Your values serve as a standard that others use to measure you. When you haven’t explained them, we assume. When you have explained them, be vigilant about showing them. 

Acknowledge any gaps in behavior. When you have violated one of your values, identify where you have fallen short.It would have helped Bill to apologize to those who witnessed the divergence from his stated values. Taking responsibility and showing humility can multiply trust. 

Balance transparency with discretion.

One of the keys to trust is understanding when to protect confidences and when to be vulnerable. You gain trust when you withhold information when you are transparent about why you must keep a secret. You also create trust when you reveal information that helps people learn what you think and who you are. Here’s how to strike the balance.

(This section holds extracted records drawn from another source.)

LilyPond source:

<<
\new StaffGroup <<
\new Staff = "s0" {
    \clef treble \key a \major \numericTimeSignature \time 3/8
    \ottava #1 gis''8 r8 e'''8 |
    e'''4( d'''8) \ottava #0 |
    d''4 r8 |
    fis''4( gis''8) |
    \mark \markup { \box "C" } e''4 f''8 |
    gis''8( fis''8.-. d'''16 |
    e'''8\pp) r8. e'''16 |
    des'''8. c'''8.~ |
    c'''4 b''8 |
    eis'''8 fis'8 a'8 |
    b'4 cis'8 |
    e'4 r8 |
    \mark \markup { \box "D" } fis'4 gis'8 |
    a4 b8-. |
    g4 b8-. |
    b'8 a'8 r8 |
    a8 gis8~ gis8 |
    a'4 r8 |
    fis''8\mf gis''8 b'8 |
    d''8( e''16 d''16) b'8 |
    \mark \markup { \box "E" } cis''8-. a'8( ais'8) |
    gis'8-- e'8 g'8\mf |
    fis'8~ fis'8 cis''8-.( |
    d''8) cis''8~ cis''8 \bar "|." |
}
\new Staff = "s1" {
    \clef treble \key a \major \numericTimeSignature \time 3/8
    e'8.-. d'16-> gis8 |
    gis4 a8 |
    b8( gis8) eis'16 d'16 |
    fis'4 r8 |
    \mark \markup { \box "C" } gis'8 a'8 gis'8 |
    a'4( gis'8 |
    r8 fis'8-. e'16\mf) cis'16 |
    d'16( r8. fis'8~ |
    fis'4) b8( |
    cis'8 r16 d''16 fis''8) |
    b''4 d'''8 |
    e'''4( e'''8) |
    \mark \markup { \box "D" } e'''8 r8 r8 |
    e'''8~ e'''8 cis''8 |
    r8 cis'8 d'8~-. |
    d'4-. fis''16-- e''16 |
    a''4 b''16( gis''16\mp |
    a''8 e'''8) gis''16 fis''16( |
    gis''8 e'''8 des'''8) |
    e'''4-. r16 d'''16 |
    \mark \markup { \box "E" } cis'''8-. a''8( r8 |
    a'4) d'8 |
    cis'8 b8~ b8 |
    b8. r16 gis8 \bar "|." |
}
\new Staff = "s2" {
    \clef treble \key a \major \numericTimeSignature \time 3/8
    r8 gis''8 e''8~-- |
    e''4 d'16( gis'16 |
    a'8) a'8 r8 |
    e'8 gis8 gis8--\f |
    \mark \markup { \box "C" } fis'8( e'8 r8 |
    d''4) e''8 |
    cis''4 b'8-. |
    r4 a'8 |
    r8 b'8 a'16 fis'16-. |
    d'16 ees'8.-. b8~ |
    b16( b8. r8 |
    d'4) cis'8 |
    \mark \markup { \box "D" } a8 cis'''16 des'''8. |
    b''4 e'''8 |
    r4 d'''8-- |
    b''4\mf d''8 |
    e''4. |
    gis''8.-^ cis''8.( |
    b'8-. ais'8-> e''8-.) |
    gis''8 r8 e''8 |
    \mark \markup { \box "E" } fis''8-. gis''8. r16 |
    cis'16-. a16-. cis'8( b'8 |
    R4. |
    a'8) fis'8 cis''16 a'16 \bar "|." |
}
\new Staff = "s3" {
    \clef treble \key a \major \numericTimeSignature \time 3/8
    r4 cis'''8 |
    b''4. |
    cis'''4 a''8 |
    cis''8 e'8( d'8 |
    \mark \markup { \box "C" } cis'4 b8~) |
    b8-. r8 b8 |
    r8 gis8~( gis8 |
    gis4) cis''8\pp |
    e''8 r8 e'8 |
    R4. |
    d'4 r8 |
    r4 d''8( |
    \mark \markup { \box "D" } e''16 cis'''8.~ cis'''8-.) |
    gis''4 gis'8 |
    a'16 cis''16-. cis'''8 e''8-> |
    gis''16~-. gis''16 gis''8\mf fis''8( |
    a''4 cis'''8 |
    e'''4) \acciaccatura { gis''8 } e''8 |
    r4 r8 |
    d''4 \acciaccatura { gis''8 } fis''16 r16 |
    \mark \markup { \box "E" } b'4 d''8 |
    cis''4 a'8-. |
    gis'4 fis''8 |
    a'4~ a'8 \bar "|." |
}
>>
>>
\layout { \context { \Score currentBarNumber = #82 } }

Set and keep information boundaries. Sharing information about your life, challenges, family, social life, and outside interests creates a better relationship between you and others. Generously share work information. Don’t treat it as a power source. You are a trusted source of data when you give updates about projects. Lastly, make sure you keep secrets. Don’t engage in gossip. People who have trusted you with delicate information must never feel that their trust was misplaced.

Invite disagreement and feedback. Encourage others’ opinions. Regularly soliciting pushback will improve the quality of your ideas. If you have a quiet group, invite people to write down ideas on paper and pick them at random to discuss. The anonymity may help those who don’t feel psychologically safe.  

You should also provide dissent. Trustworthy people speak their minds. Don’t let temporary discomfort keep you from revealing the truth that will help your company or employees grow. 

Build bridges that unify.

Our world is fragmented. Working remotely adds to that fragmentation. In politics, we are quick to take sides and echo those who see the world as we do. Our companies will feel disjointed as we go back to “work” after the pandemic. Those who create harmony across their company will be far more trusted than those who continue division.

Turn rivals into helpers. A company’s most essential work crosses departmentalboundaries. Regrettably, these boundaries create rivals because of competing priorities or accumulated distrust. Those who build alliances across these lines earn higher trust from their own teams and others. The determination to serve with others instead of remaining hostile toward them shows to trust those who may have struggled to trust you. 

Be fascinated by others to build inclusion. We trust those who make us feel safe enough to be ourselves. Be a cheerleader for the success of others. People need to know you care about the things they care about. And the more you learn about what’s important to others, especially people different than you, the less likely you are to misjudge them, securing greater levels of their trust.


Trust is an essential work currency. We can’t assume that we have the trust of others just because we think we haven’t done anything to violate it. We must keep and earn the trust of our coworkers every day. Start creating a trustworthy reputation if you want a career of great impact. Imagine a coworker is sharing a story about you with their spouse. What story are they’re telling?